Details of the system and method for classifying and transferring
information may vary considerably in its implementation details,
while still being encompassed by the invention disclosed herein. As
noted above, particular terminology used when describing certain
features or aspects of the invention should not be taken to imply
that the terminology is being redefined herein to be restricted to
any specific characteristics, features, or aspects of the invention
with which that terminology is associated. In general, the terms
used in the following claims should not be construed to limit the
invention to the specific embodiments disclosed in the
specification, unless the above Detailed Description section
explicitly defines such terms. Accordingly, the actual scope of the
invention encompasses not only the disclosed embodiments, but also
all equivalent ways of practicing or implementing the technology
under the claims. While certain aspects of the technology are
presented below in certain claim forms, the inventors contemplate
the various aspects of the technology in any number of claim forms.

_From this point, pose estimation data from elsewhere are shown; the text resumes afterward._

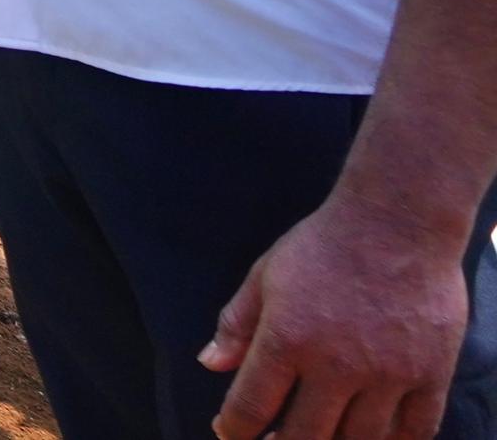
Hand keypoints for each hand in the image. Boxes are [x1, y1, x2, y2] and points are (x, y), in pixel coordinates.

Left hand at [203, 192, 481, 439]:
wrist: (396, 222)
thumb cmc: (323, 245)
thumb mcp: (265, 275)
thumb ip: (238, 323)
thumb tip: (210, 364)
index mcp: (287, 339)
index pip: (251, 406)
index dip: (234, 429)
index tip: (228, 433)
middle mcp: (337, 366)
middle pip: (305, 436)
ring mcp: (388, 375)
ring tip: (320, 439)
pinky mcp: (430, 375)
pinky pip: (416, 431)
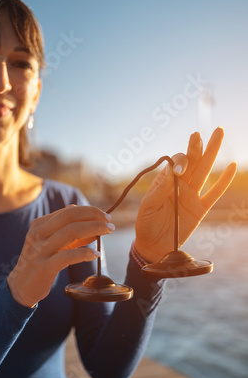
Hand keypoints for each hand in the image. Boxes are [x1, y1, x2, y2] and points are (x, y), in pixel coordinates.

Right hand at [7, 205, 113, 306]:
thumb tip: (81, 213)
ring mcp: (40, 250)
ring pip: (71, 232)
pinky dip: (84, 253)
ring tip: (107, 232)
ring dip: (94, 229)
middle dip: (93, 216)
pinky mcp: (44, 267)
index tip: (104, 216)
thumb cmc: (39, 263)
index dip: (89, 211)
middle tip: (109, 222)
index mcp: (39, 225)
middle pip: (70, 217)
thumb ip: (63, 230)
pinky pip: (68, 256)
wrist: (20, 287)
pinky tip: (95, 254)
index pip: (68, 211)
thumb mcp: (49, 243)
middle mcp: (38, 234)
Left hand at [134, 127, 236, 262]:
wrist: (153, 246)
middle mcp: (180, 185)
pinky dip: (224, 181)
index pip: (176, 163)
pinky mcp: (201, 208)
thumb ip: (162, 188)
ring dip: (212, 153)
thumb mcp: (149, 205)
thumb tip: (174, 170)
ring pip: (205, 171)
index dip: (181, 160)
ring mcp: (192, 195)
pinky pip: (215, 193)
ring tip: (219, 133)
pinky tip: (231, 166)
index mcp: (165, 181)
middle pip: (192, 161)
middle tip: (203, 132)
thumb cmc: (146, 223)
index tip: (180, 169)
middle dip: (197, 146)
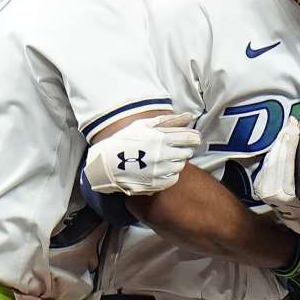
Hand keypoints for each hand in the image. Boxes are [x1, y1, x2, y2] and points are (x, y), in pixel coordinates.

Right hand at [84, 113, 200, 195]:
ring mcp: (159, 171)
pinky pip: (173, 179)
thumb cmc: (125, 140)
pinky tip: (161, 169)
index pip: (190, 138)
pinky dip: (170, 174)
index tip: (192, 138)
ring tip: (166, 158)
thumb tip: (189, 116)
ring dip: (177, 161)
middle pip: (187, 153)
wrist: (106, 163)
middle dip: (184, 149)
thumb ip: (168, 120)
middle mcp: (163, 155)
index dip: (194, 138)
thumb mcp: (144, 125)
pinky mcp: (155, 184)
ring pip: (181, 166)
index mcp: (161, 138)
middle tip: (175, 148)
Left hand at [254, 117, 299, 233]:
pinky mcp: (259, 186)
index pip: (287, 160)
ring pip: (270, 158)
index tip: (295, 125)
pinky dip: (274, 151)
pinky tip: (281, 142)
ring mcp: (263, 189)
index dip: (291, 140)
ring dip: (279, 142)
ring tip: (288, 129)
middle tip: (292, 122)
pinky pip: (267, 163)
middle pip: (276, 157)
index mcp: (287, 194)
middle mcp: (272, 192)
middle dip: (284, 137)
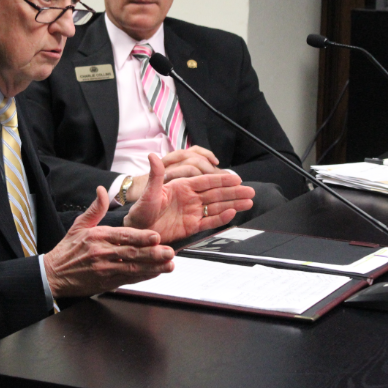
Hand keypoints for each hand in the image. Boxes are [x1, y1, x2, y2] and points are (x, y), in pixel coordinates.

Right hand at [43, 186, 174, 298]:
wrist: (53, 275)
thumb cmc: (67, 249)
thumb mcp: (79, 225)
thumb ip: (96, 209)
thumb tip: (101, 190)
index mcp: (97, 236)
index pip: (123, 236)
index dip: (141, 237)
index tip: (156, 236)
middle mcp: (102, 253)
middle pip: (131, 253)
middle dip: (153, 253)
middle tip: (169, 252)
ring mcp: (104, 269)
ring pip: (132, 268)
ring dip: (153, 267)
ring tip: (169, 265)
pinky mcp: (106, 283)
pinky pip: (128, 279)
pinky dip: (143, 277)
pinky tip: (155, 274)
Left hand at [124, 154, 254, 243]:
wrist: (137, 232)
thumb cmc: (140, 211)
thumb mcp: (148, 192)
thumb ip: (156, 175)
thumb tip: (152, 155)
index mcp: (182, 187)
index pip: (206, 182)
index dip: (221, 179)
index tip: (236, 178)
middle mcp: (190, 198)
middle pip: (216, 194)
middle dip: (234, 193)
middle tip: (250, 191)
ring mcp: (192, 212)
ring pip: (216, 207)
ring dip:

For example, while only one aspect of the technology is recited as
embodied in a computer-readable medium, other aspects may likewise
be embodied in a computer-readable medium. Accordingly, the
inventors reserve the right to add additional claims after filing
the application to pursue such additional claim forms for other
aspects of the technology.
[0102] From the foregoing, it will be appreciated that specific
embodiments of the invention have been described herein for
purposes of illustration, but that various modifications may be
made without deviating from the spirit and scope of the invention.
Accordingly, the invention is not limited except as by the appended
claims.
* * * * *